--- Data for this task Enclosed Below ---

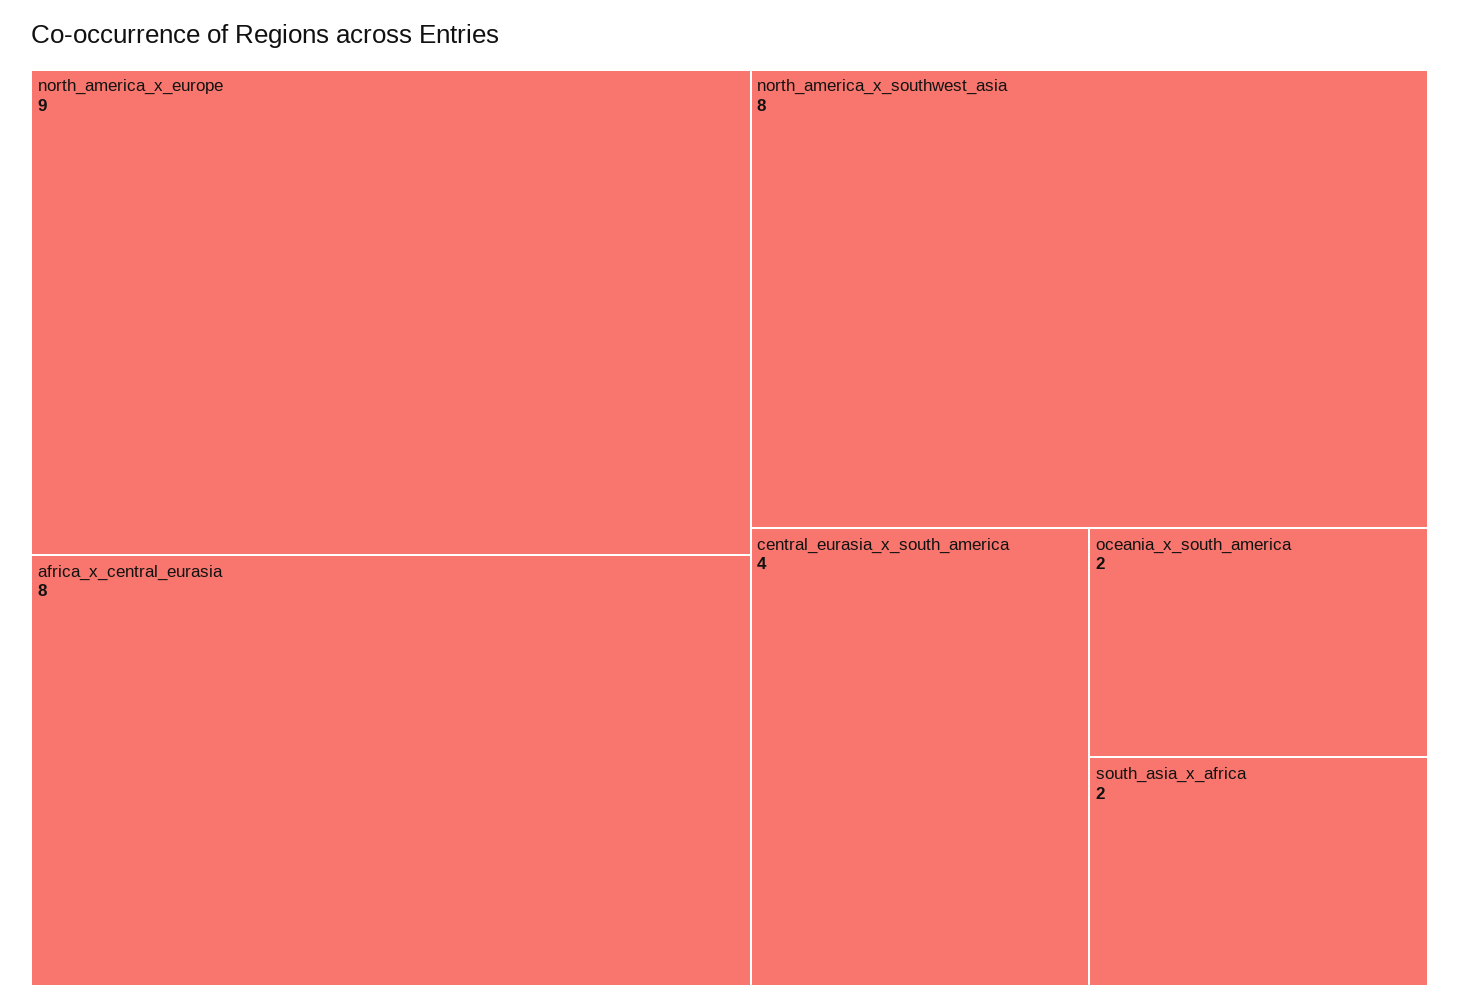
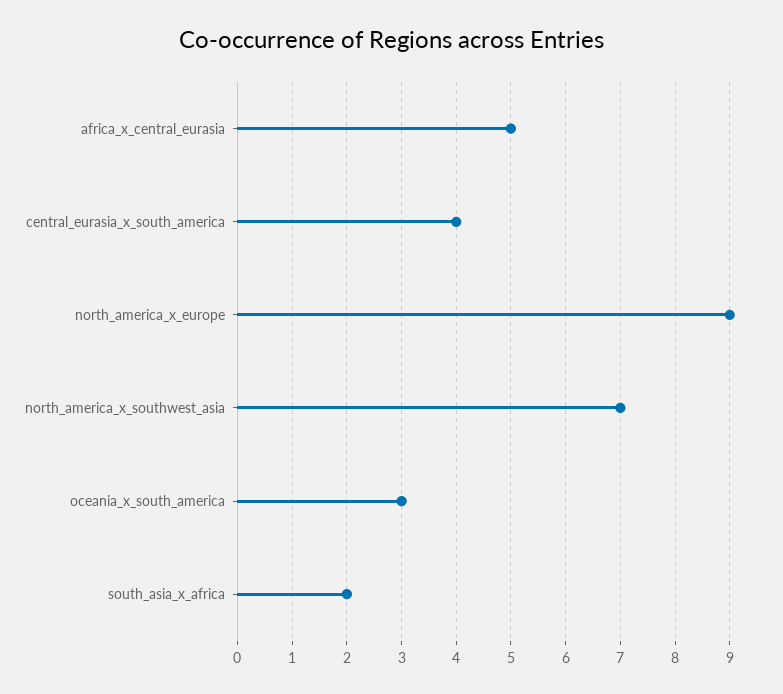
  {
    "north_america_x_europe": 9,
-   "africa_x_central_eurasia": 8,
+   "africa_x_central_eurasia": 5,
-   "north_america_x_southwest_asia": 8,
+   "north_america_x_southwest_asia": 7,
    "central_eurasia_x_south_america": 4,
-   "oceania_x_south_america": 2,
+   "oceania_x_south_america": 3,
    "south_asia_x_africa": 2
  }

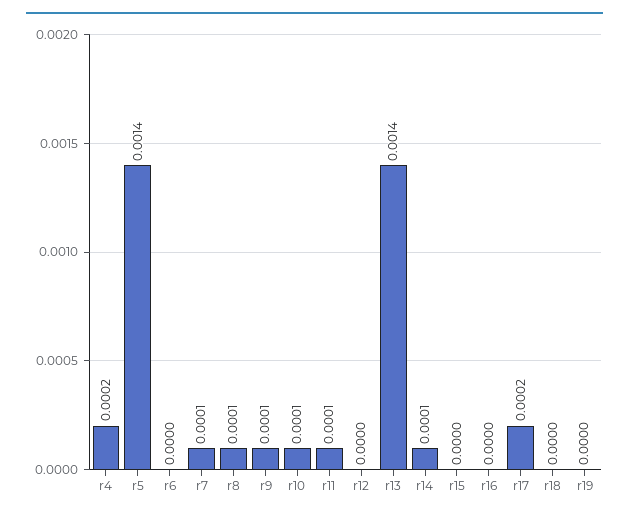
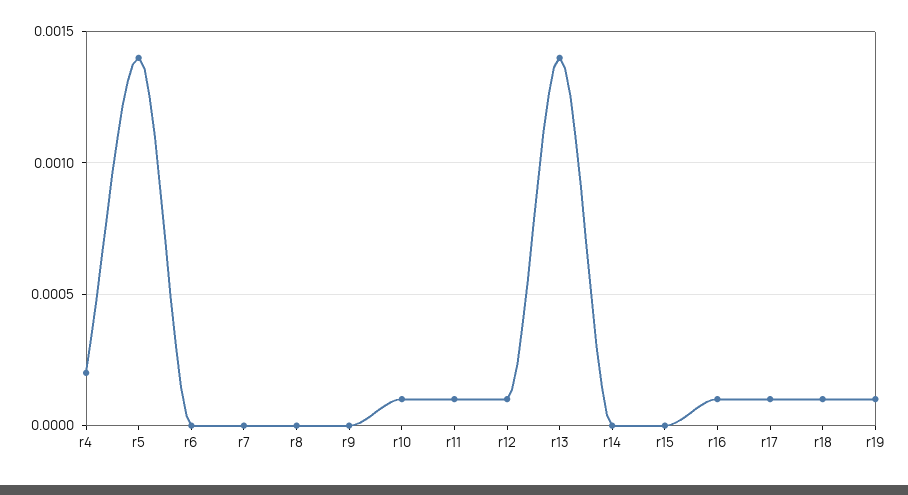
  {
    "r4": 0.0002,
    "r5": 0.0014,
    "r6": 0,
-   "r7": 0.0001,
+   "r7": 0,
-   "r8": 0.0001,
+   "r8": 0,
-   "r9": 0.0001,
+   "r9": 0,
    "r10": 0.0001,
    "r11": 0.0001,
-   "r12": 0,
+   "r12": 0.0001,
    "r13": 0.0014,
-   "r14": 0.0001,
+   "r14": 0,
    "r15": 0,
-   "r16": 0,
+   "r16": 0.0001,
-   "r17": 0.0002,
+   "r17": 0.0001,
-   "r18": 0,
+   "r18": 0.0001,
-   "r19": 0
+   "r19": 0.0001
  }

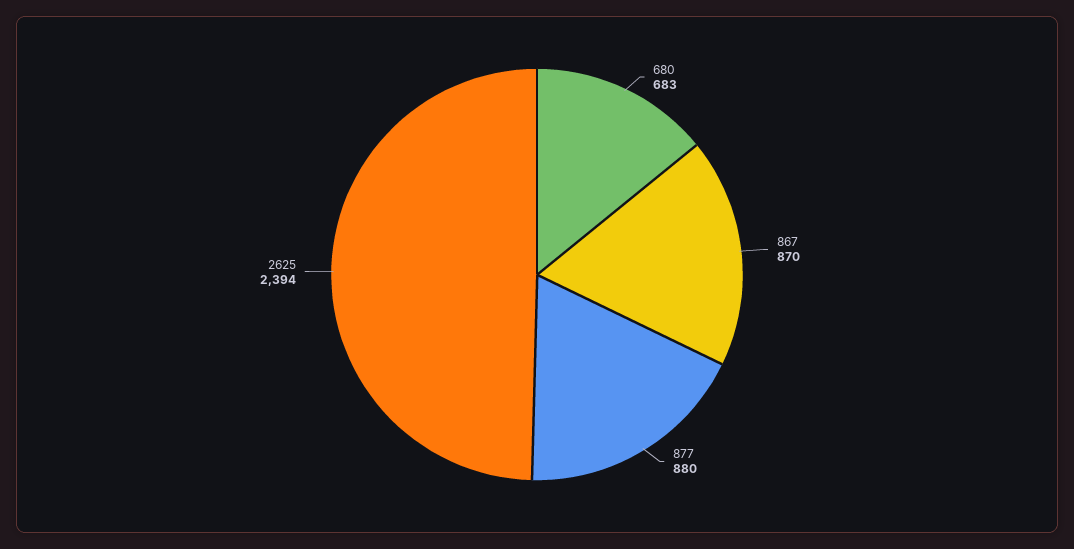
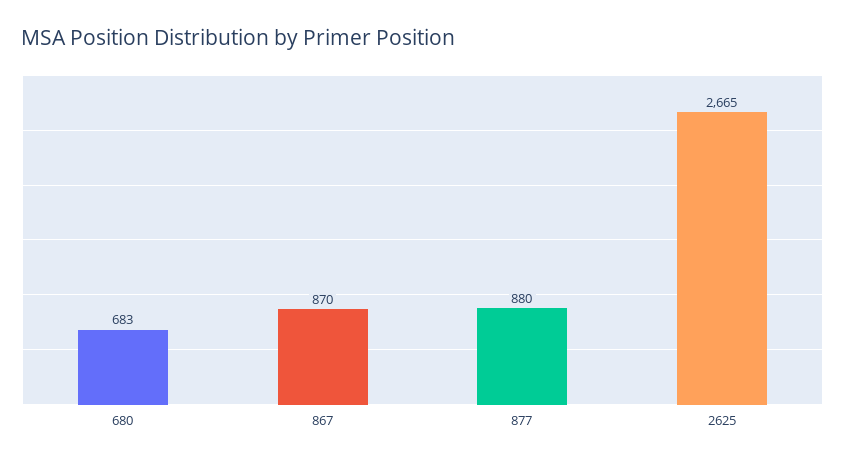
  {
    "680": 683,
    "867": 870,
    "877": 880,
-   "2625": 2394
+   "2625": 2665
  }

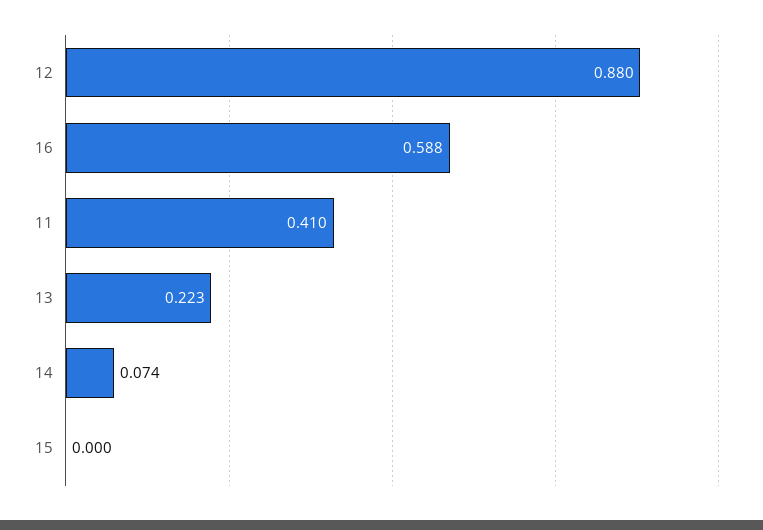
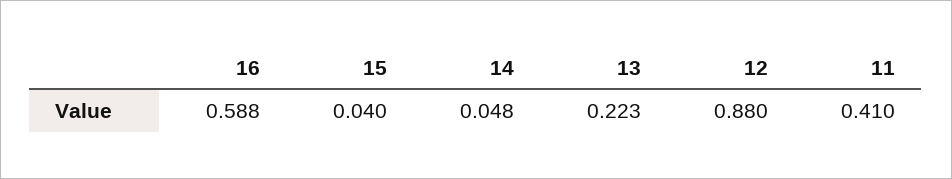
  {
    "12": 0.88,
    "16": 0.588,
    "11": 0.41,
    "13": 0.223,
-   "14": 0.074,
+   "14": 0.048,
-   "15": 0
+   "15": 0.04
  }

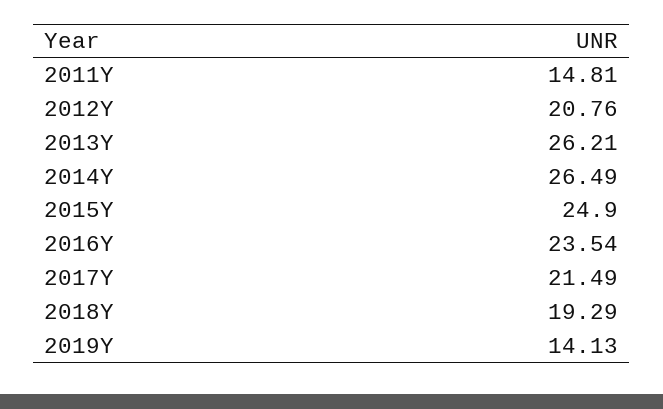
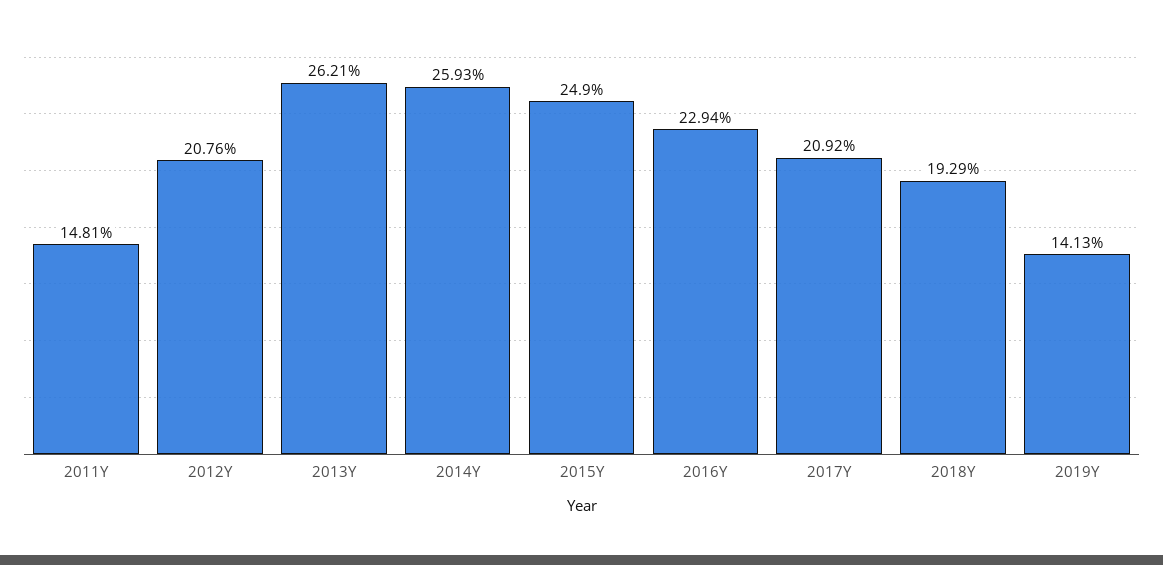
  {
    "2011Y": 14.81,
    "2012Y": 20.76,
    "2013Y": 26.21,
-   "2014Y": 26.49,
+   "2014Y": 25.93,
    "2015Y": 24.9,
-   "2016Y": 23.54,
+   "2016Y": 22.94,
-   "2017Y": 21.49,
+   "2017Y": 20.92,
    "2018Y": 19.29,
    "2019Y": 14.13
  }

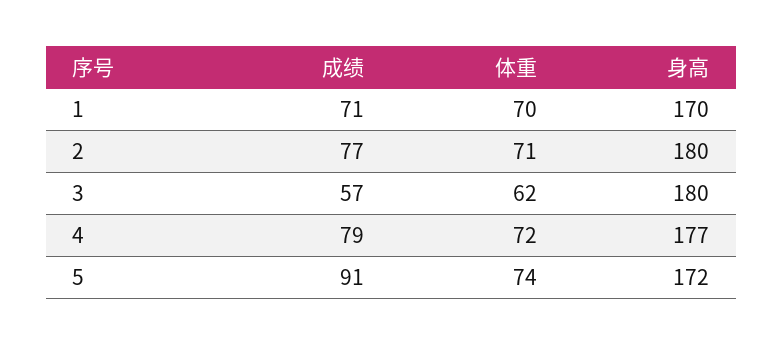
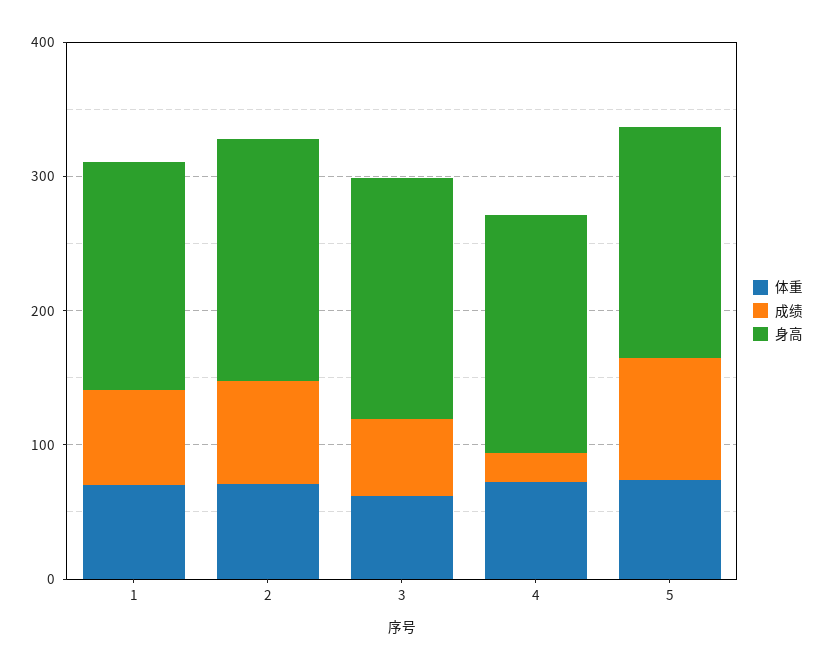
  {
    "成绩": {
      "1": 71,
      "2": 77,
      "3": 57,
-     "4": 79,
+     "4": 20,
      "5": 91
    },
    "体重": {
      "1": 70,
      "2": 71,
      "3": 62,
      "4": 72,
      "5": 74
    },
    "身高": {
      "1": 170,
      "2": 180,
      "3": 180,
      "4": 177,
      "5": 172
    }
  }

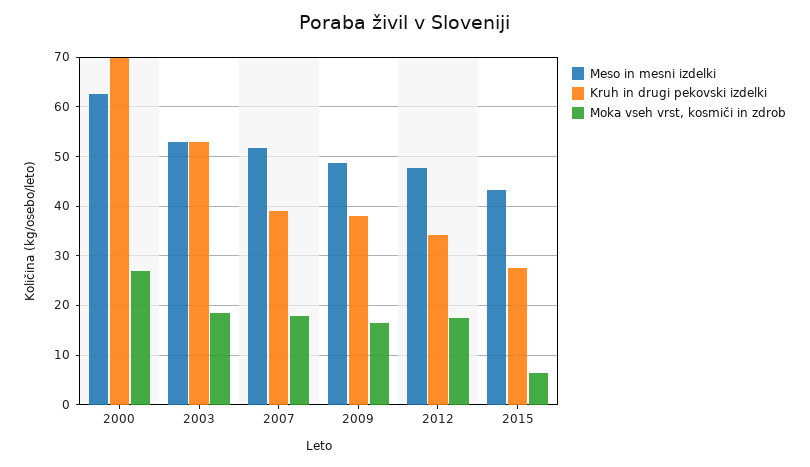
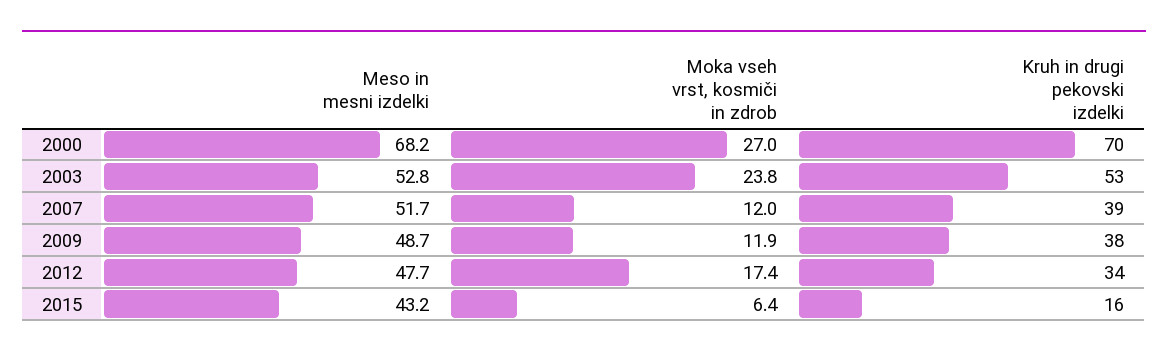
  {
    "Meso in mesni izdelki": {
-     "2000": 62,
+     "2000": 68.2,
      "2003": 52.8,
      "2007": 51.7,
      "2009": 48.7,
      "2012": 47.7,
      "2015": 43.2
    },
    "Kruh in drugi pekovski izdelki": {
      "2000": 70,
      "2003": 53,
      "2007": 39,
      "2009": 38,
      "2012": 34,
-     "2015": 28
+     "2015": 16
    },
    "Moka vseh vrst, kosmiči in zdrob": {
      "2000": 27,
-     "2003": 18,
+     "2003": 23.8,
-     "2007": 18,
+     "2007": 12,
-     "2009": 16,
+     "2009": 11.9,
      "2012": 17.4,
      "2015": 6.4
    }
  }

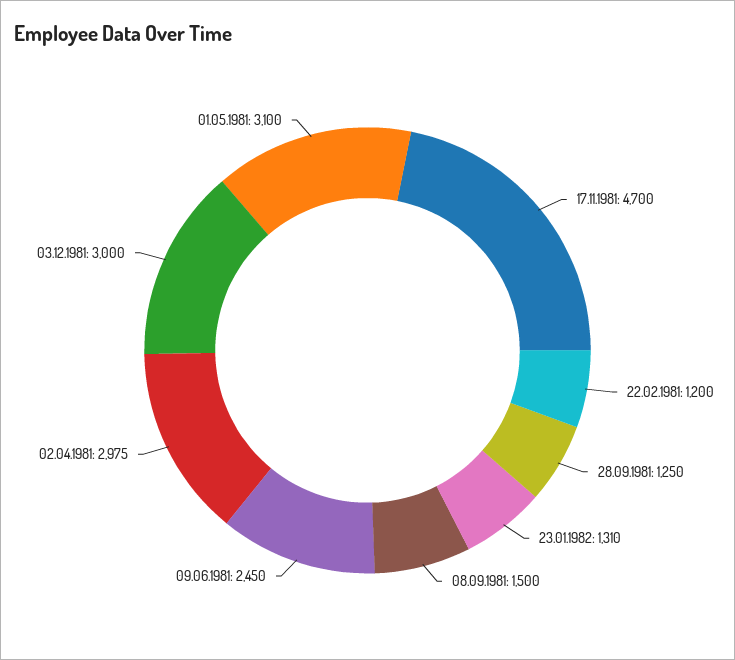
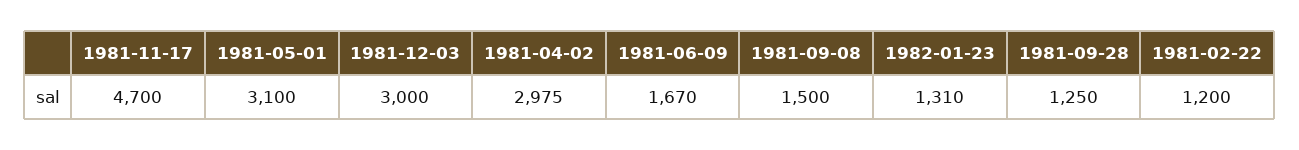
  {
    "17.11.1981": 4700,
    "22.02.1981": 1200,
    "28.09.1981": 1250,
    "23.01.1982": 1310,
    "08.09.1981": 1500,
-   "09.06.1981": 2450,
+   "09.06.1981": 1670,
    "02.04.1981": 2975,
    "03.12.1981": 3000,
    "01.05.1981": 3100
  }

--- End of Enclosed Data for this task ---

Instruction: Retype the material above exactly, images excluded.

Result for this task:
  {
    "north_america_x_europe": 9,
-   "africa_x_central_eurasia": 8,
+   "africa_x_central_eurasia": 5,
-   "north_america_x_southwest_asia": 8,
+   "north_america_x_southwest_asia": 7,
    "central_eurasia_x_south_america": 4,
-   "oceania_x_south_america": 2,
+   "oceania_x_south_america": 3,
    "south_asia_x_africa": 2
  }

  {
    "r4": 0.0002,
    "r5": 0.0014,
    "r6": 0,
-   "r7": 0.0001,
+   "r7": 0,
-   "r8": 0.0001,
+   "r8": 0,
-   "r9": 0.0001,
+   "r9": 0,
    "r10": 0.0001,
    "r11": 0.0001,
-   "r12": 0,
+   "r12": 0.0001,
    "r13": 0.0014,
-   "r14": 0.0001,
+   "r14": 0,
    "r15": 0,
-   "r16": 0,
+   "r16": 0.0001,
-   "r17": 0.0002,
+   "r17": 0.0001,
-   "r18": 0,
+   "r18": 0.0001,
-   "r19": 0
+   "r19": 0.0001
  }

  {
    "680": 683,
    "867": 870,
    "877": 880,
-   "2625": 2394
+   "2625": 2665
  }

  {
    "12": 0.88,
    "16": 0.588,
    "11": 0.41,
    "13": 0.223,
-   "14": 0.074,
+   "14": 0.048,
-   "15": 0
+   "15": 0.04
  }

  {
    "2011Y": 14.81,
    "2012Y": 20.76,
    "2013Y": 26.21,
-   "2014Y": 26.49,
+   "2014Y": 25.93,
    "2015Y": 24.9,
-   "2016Y": 23.54,
+   "2016Y": 22.94,
-   "2017Y": 21.49,
+   "2017Y": 20.92,
    "2018Y": 19.29,
    "2019Y": 14.13
  }

  {
    "成绩": {
      "1": 71,
      "2": 77,
      "3": 57,
-     "4": 79,
+     "4": 20,
      "5": 91
    },
    "体重": {
      "1": 70,
      "2": 71,
      "3": 62,
      "4": 72,
      "5": 74
    },
    "身高": {
      "1": 170,
      "2": 180,
      "3": 180,
      "4": 177,
      "5": 172
    }
  }

  {
    "Meso in mesni izdelki": {
-     "2000": 62,
+     "2000": 68.2,
      "2003": 52.8,
      "2007": 51.7,
      "2009": 48.7,
      "2012": 47.7,
      "2015": 43.2
    },
    "Kruh in drugi pekovski izdelki": {
      "2000": 70,
      "2003": 53,
      "2007": 39,
      "2009": 38,
      "2012": 34,
-     "2015": 28
+     "2015": 16
    },
    "Moka vseh vrst, kosmiči in zdrob": {
      "2000": 27,
-     "2003": 18,
+     "2003": 23.8,
-     "2007": 18,
+     "2007": 12,
-     "2009": 16,
+     "2009": 11.9,
      "2012": 17.4,
      "2015": 6.4
    }
  }

  {
    "17.11.1981": 4700,
    "22.02.1981": 1200,
    "28.09.1981": 1250,
    "23.01.1982": 1310,
    "08.09.1981": 1500,
-   "09.06.1981": 2450,
+   "09.06.1981": 1670,
    "02.04.1981": 2975,
    "03.12.1981": 3000,
    "01.05.1981": 3100
  }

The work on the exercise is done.